Re: [PATCH 1/6] PKEY: Introduce PKEY_ENFORCE_API flag

From: Stephen Röttger
Date: Wed May 17 2023 - 07:07:54 EST


On Wed, May 17, 2023 at 1:14 AM Dave Hansen <dave.hansen@xxxxxxxxx> wrote:
>
> On 5/15/23 06:05, jeffxu@xxxxxxxxxxxx wrote:
> > --- a/arch/x86/mm/pkeys.c
> > +++ b/arch/x86/mm/pkeys.c
> > @@ -20,7 +20,7 @@ int __execute_only_pkey(struct mm_struct *mm)
> > /* Do we need to assign a pkey for mm's execute-only maps? */
> > if (execute_only_pkey == -1) {
> > /* Go allocate one to use, which might fail */
> > - execute_only_pkey = mm_pkey_alloc(mm);
> > + execute_only_pkey = mm_pkey_alloc(mm, 0);
> > if (execute_only_pkey < 0)
> > return -1;
> > need_to_set_mm_pkey = true;
>
> In your threat model, what mechanism prevents the attacker from
> modifying executable mappings?

There are different options how we can address this:
1) having a generic mseal() API as Jeff mentioned
2) tagging all code pages with the pkey we're using
(would this affect memory sharing between processes?)
3) prevent this with seccomp + userspace validation
If we have pkey support, we will only create executable memory using
pkey_mprotect and everything else can be blocked with seccomp.

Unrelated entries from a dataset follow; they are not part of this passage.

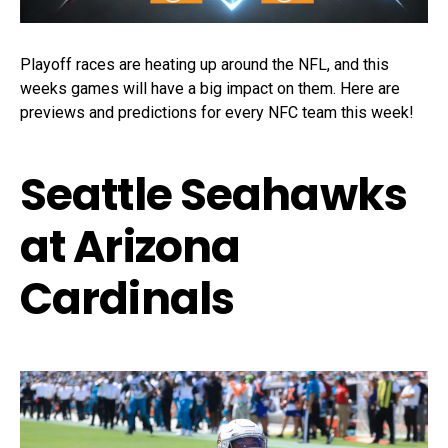
Playoff races are heating up around the NFL, and this
weeks games will have a big impact on them. Here are
previews and predictions for every NFC team this week!
Seattle Seahawks
at Arizona
Cardinals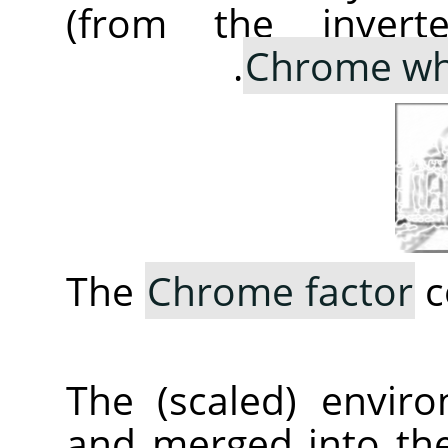
(from the invert
Chrome wh
The
Chrome factor
c
The (scaled) envir
and merged into th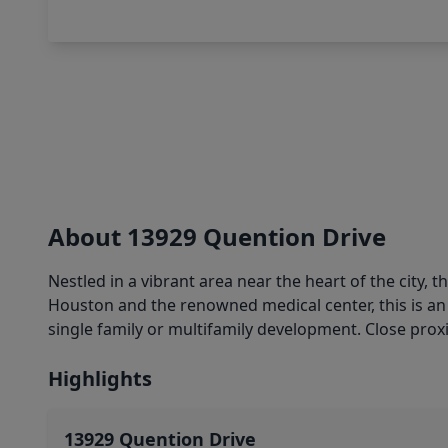
About 13929 Quention Drive
Nestled in a vibrant area near the heart of the city,
Houston and the renowned medical center, this is an 
single family or multifamily development. Close proxi
Highlights
13929 Quention Drive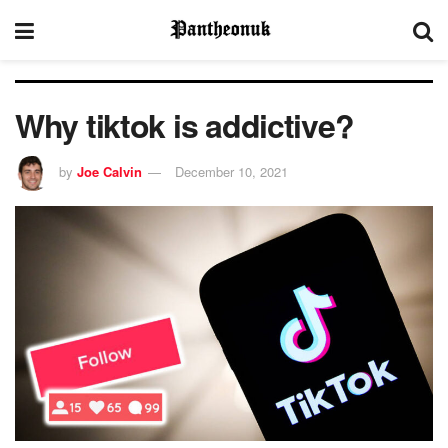
Why tiktok is addictive?
by
Joe Calvin
December 10, 2021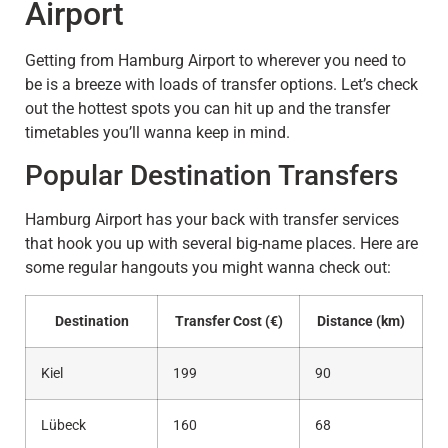
Airport
Getting from Hamburg Airport to wherever you need to
be is a breeze with loads of transfer options. Let’s check
out the hottest spots you can hit up and the transfer
timetables you’ll wanna keep in mind.
Popular Destination Transfers
Hamburg Airport has your back with transfer services
that hook you up with several big-name places. Here are
some regular hangouts you might wanna check out:
Destination
Transfer Cost (€)
Distance (km)
Kiel
199
90
Lübeck
160
68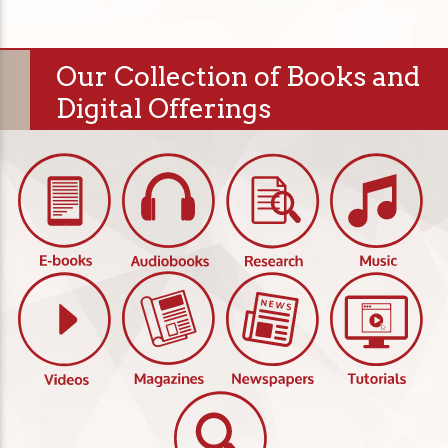
Our Collection of Books and
Digital Offerings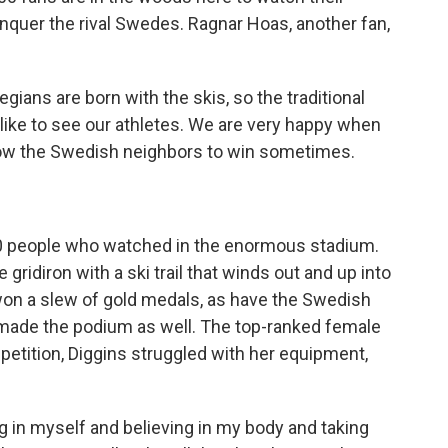
onquer the rival Swedes. Ragnar Hoas, another fan,
ans are born with the skis, so the traditional
 like to see our athletes. We are very happy when
llow the Swedish neighbors to win sometimes.
0 people who watched in the enormous stadium.
 gridiron with a ski trail that winds out and up into
on a slew of gold medals, as have the Swedish
ade the podium as well. The top-ranked female
petition, Diggins struggled with her equipment,
g in myself and believing in my body and taking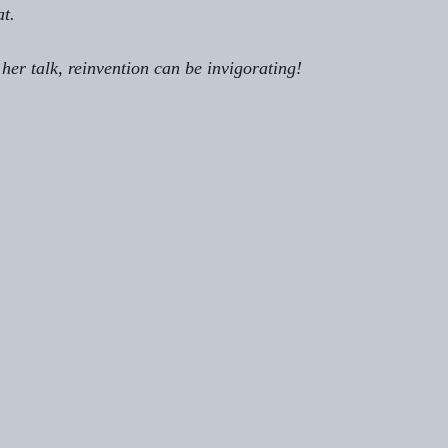
at.
n her talk, reinvention can be invigorating!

This would still
allow turning R-X memory into RW- memory, but you can't change it back without
going through our codepath that has added validation.

There's a similar challenge with making RO memory writable. For this we'll need
to use approach 1) or 2) instead.

> I was trying to figure out if the implicit execute-only pkey should have
> the PKEY_ENFORCE_API bit set. I think that in particular would probably
> cause some kind of ABI breakage, but it still reminded me that I have an
> incomplete picture of the threat model.